Pet Oral Tumors and Cancer

Oral tumors are relatively common in dogs and cats, but may not be noticed at an early stage by pet owners. Not all enlargements of the tissues in the mouth are tumors. Examples include gingival hyperplasia, localized infections, and collections of saliva from damaged or diseased salivary glands. Tumors may be benign or malignant. Benign tumors do not spread to other parts of the body and generally grow more slowly than malignant tumors although they can be locally destructive. Malignant tumors invade the adjacent tissue and can spread to other parts of the body. Not all tumors appear as a “typical” visible growth. Some present as non-healing, ulcerated areas.

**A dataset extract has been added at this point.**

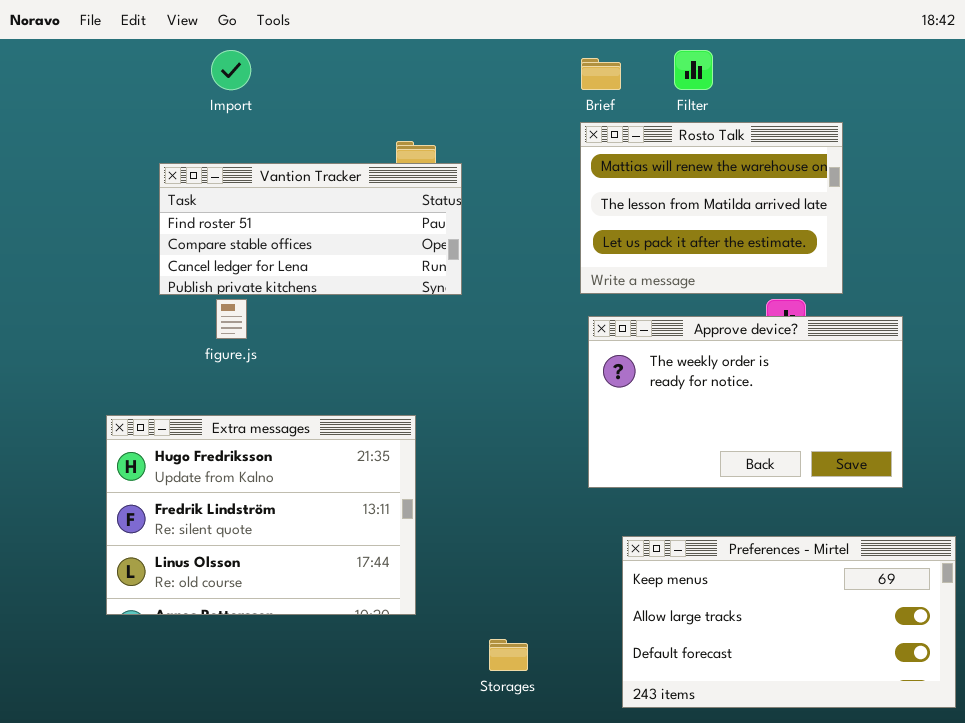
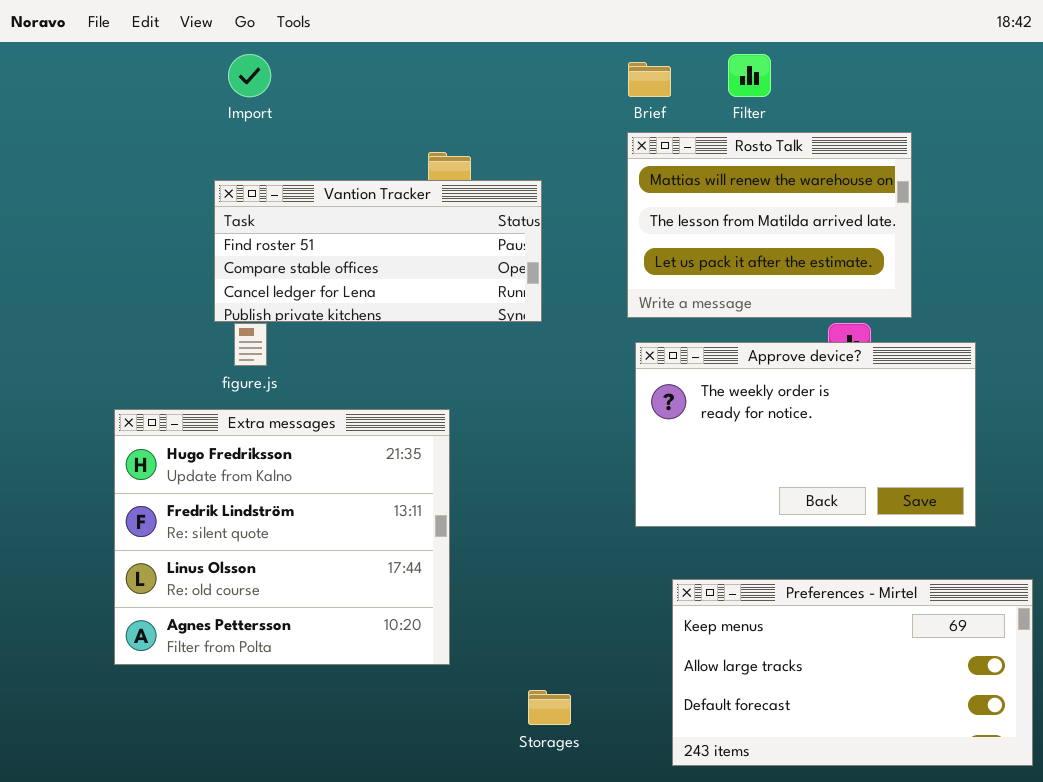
Vantion Tracker: [159,163,462,295] -> [214,180,542,322], moved
Extra messages: [106,415,416,615] -> [114,409,450,665], resized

Radiography is an essential part of assessing tumor characteristics, in particular the extent of the tumor and the presence of bone involvement. Careful evaluation of your pet's radiographs may make it possible to associate different patterns with certain tumor types, and/or suggest a benign or malignant (aggressive) lesion. Other advanced diagnostic imaging techniques may be indicated in some cases. Tumors located in the back of the mouth often require computed tomography (CT) to visualize the extent of the tumor. Good diagnostic imaging is especially important in correctly planning a pet's surgical procedure.

The type of tumor cannot be determined accurately based on radiographs alone, and biopsy is always required for definitive diagnosis.   Proper management of a pet patient with an oral tumor starts with accurate diagnosis. While the visual appearance and location of an oral growth can often give clues as to its identity, confirmation of the diagnosis (and thus an accurate prognosis and identification of appropriate treatment) requires biopsy. All oral growths should be investigated. A “wait and see” approach is not recommended.

Biopsy may be incisional (taking a small portion for microscopic examination, with no attempt to remove all of the swelling) or excisional (surgery to remove the tumor completely). The biopsied tissue is sent to a pathologist. If the veterinarian feels an abnormality of one of the lymph nodes in the neck, biopsy or needle aspiration of the abnormal lymph node may be recommended.

For most pet oral tumors, surgical removal offers the best chance of cure. Surgery may need to be radical (removal of part or all of a jaw, for example) in order to provide the best chance for complete removal of the tumor. Dogs tolerate radical surgery very well. Because there are so many types of oral tumors that can occur in dogs and cats, each with a different prognosis, management by a veterinary dental specialist or oncologist is recommended. Your regular veterinarian may take a biopsy and then refer the case to a specialist.

The key to successful treatment of oral cancer in a pet is early detection of the growth. Owners who are in the habit of brushing their pet’s teeth every day are likely to note changes in the mouth earlier. For owners not brushing their pet's teeth daily, a weekly oral inspection is recommended. When a swelling in the mouth is noted, seek a consultation with a veterinary dentist as soon as possible.